Ways to deal with someone who needs constant validation

Seeking validation as an interpersonal issue has grown enormously since the advent of social media. With billions of people across the world posting, commenting, liking, and sharing photos, messages, and links, the hunger for validation is like the genie that escaped from the bottle. 

The absence of validation or an inadequate amount of validation can lead to anxiety, low self-esteem, and depression. The person may get fixated on or addicted to hearing praise and being accepted and acknowledged every moment of their life. 

Here are some tips to deal with the need for constant affirmation in others.

1. Give compliments and positive feedback

Whenever you see them doing something good or detect a constructive action or behavior, say it out aloud instead of keeping it to yourself. Be careful to be sincere with your words of praise and feedback.

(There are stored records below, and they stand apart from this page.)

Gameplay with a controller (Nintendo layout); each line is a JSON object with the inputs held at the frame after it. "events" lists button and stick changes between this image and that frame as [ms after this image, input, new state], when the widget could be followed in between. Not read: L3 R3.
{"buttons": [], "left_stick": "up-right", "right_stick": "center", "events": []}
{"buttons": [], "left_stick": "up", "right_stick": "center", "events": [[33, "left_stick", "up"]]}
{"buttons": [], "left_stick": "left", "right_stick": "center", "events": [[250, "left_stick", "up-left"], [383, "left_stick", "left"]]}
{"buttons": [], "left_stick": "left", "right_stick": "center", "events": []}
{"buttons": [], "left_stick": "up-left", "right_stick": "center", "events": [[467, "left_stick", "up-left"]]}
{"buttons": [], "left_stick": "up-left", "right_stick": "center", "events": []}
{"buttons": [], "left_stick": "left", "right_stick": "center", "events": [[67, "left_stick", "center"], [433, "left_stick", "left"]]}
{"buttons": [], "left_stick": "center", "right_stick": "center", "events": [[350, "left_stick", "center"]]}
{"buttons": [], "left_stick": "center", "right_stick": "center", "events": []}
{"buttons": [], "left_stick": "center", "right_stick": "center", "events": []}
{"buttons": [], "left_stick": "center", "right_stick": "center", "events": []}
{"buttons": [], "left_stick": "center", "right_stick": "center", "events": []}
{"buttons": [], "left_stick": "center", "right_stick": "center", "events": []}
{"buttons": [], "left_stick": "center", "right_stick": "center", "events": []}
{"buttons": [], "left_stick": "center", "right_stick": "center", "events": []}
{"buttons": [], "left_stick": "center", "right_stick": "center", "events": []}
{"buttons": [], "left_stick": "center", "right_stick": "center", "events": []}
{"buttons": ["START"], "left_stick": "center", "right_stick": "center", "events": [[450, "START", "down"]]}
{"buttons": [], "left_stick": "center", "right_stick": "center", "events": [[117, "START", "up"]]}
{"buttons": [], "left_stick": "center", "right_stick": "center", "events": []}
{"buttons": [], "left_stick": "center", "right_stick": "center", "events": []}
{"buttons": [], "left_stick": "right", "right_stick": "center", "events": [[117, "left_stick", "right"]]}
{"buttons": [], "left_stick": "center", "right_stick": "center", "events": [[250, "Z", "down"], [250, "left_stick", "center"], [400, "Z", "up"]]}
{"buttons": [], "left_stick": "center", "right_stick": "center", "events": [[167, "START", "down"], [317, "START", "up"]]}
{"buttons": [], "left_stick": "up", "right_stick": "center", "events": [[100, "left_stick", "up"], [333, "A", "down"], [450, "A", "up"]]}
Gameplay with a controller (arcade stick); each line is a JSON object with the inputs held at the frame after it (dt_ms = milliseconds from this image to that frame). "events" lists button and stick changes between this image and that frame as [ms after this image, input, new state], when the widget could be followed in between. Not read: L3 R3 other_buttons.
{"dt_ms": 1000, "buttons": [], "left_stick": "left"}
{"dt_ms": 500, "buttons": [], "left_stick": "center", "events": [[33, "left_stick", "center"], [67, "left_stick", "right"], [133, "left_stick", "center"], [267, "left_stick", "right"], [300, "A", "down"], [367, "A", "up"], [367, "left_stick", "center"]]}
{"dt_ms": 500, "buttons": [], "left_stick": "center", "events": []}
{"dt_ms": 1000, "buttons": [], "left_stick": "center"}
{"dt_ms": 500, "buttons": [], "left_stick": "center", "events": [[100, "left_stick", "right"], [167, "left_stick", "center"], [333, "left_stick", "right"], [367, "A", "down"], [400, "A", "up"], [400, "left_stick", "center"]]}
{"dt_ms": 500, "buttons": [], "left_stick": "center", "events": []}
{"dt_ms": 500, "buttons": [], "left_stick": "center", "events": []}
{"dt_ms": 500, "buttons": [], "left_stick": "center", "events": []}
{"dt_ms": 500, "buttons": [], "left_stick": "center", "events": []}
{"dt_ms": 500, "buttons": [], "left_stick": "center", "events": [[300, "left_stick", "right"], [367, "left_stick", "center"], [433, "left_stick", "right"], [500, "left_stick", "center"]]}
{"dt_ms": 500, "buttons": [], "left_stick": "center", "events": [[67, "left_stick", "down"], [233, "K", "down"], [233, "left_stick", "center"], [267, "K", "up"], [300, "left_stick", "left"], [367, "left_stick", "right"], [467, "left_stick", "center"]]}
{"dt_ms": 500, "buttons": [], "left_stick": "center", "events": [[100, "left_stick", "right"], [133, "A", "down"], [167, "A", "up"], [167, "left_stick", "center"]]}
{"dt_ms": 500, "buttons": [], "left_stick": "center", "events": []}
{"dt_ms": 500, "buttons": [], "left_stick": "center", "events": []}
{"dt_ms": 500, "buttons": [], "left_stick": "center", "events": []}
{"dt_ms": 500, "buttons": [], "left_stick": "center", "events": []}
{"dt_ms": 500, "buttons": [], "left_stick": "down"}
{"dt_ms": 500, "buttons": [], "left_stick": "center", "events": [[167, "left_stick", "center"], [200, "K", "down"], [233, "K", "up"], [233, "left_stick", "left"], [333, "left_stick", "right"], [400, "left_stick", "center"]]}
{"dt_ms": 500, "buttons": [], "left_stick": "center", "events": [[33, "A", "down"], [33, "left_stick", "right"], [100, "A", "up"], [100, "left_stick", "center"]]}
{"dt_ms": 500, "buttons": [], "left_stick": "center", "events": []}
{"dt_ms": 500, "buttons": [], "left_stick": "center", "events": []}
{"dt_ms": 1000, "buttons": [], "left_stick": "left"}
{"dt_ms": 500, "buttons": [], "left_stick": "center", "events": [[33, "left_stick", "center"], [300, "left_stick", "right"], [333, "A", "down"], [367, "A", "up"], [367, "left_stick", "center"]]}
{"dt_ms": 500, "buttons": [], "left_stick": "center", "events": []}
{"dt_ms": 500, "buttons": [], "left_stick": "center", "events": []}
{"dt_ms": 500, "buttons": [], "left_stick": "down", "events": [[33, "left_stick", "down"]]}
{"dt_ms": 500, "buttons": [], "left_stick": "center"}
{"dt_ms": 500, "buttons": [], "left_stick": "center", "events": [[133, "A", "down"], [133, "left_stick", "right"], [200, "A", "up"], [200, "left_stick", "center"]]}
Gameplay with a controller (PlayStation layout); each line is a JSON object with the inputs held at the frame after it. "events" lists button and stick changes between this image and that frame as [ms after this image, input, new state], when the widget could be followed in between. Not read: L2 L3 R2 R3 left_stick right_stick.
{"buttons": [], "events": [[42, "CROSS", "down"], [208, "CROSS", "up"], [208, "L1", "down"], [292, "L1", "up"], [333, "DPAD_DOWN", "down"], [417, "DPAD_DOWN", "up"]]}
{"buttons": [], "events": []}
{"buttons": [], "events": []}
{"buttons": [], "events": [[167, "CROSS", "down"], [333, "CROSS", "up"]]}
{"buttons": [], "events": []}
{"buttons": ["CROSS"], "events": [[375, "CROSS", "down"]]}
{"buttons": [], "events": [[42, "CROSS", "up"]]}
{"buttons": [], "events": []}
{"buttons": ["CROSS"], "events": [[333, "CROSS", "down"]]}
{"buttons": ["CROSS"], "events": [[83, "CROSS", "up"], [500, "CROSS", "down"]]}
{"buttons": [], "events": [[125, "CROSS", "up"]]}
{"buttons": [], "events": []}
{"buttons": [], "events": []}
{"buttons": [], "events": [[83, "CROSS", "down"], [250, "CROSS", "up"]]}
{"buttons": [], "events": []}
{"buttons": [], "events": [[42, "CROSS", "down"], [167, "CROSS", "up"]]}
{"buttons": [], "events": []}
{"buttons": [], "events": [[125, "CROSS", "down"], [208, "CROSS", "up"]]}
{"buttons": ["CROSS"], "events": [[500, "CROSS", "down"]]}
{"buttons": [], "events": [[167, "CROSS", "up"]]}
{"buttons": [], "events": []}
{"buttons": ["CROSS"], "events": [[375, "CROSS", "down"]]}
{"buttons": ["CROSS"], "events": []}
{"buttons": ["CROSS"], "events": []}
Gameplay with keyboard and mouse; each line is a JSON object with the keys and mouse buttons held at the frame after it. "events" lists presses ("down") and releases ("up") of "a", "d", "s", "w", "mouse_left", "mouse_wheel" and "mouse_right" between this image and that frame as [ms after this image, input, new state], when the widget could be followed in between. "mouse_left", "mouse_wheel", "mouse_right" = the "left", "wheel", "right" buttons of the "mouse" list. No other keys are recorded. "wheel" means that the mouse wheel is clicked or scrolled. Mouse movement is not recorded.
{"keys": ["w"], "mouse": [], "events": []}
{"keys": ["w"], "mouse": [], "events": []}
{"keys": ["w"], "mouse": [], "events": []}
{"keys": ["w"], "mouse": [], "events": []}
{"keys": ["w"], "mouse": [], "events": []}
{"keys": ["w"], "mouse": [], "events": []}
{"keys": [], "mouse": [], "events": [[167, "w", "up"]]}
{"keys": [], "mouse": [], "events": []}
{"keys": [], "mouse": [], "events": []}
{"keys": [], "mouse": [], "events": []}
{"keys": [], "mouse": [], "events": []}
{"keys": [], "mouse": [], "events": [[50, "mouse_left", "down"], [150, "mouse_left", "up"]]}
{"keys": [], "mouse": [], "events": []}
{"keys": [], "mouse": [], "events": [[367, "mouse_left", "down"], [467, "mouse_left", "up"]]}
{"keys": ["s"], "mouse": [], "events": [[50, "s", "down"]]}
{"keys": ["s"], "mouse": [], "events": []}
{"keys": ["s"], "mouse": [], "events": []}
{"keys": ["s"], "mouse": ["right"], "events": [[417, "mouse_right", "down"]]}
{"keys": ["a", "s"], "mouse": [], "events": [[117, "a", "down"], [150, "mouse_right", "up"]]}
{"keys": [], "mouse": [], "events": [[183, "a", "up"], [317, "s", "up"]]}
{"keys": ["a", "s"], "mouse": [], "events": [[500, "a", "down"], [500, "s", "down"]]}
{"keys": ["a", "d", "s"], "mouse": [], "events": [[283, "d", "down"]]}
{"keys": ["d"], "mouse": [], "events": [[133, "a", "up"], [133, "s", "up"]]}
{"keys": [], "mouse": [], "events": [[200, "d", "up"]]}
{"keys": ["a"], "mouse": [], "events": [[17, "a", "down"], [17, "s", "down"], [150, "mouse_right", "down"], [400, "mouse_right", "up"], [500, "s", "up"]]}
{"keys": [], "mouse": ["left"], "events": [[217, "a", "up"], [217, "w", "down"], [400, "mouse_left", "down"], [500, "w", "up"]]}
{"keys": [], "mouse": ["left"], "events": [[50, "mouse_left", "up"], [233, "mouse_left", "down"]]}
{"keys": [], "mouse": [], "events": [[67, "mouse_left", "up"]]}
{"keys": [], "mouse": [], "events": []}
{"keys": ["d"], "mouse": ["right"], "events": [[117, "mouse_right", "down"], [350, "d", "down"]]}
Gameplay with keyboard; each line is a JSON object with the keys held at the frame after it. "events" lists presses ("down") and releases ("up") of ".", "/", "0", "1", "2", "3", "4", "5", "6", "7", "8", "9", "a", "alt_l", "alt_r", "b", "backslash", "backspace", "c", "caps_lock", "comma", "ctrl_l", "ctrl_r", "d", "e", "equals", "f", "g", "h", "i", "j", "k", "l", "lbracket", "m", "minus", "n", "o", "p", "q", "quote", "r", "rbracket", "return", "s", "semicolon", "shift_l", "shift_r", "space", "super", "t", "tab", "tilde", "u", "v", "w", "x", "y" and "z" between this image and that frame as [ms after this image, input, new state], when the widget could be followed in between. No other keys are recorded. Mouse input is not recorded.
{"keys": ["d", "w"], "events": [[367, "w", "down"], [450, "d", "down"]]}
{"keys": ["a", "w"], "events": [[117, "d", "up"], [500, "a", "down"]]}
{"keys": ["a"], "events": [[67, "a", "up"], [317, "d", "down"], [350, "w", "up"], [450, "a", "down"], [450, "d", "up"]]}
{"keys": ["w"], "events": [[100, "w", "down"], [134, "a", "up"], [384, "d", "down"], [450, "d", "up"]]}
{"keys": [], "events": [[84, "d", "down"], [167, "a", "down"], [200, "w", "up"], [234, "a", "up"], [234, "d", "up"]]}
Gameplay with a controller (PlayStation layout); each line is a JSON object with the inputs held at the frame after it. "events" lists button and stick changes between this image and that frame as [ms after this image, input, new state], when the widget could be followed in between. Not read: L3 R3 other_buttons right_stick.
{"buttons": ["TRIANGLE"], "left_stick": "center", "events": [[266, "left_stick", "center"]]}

Or else, it may backfire.

You can inject more positivity into your constructive criticism and make them sound more like validation without being dishonest. Make them aware of your appreciation of their hard work. Let them know that you want them to do exactly what they are doing and keep up with it. 

Whether it is compliments, feedback, or criticism, it is the words you choose, the tone of your voice, or your body language that decide if the recipient considers them as validation or not. You can disagree with them without invalidating them. Invalidating someone may lead to mental health conditions like borderline personality disorder. This is a fine line you need to figure out by yourself. 

2. Don’t delay your validation

A delayed validation may miss the point altogether. Time is of the essence for the person receiving your validation. The delay in offering validation may lead to conflict and tension in your relationship with the person.

When you are too late with your recognition and acceptance, it may seem to the person as if you don’t care about them enough to give them your time and attention. So, even after validating them, you may be ineffective in the end. This can make them push you for more and more support and endorsements from you. 

3. Help them in any way you can

When a person is seeking validation from you, it clearly means they look up to you and respect you. They believe that you have better knowledge and capabilities than themselves. Whether this is true or not, you can still offer to help them in whichever way you can.

Your offer of help is typically seen as a sign of validation by others. If you aren’t ready to validate the person’s views, you won’t be interested in becoming a part of it. However, be honest and direct in your approach Though this is not direct validation, it is equally effective for the person receiving it.

4. Learn to be an active listener

Let the person know that they can approach you without reservations. Make them aware that you are always there for them and always will be. And, you will always do your best to help them in any way you can. 

Avoid telling them that problems don’t exist or things bothering them don’t matter much. You need to understand and accept that they are looking up to you for validation because it matters to them. So telling them that it doesn’t matter can further lower their self-worth and make them crave more validation. 

Often, when a person wants to talk to you about their troubles, all you need to do is to be an active listener. You don’t even need to say anything. You can be a silent listener but absorb all that they are saying. This is one of the best forms of validation for the person.

You may not have answers or solutions to their problem. But you wholeheartedly empathize with their position and are ready to help them out. 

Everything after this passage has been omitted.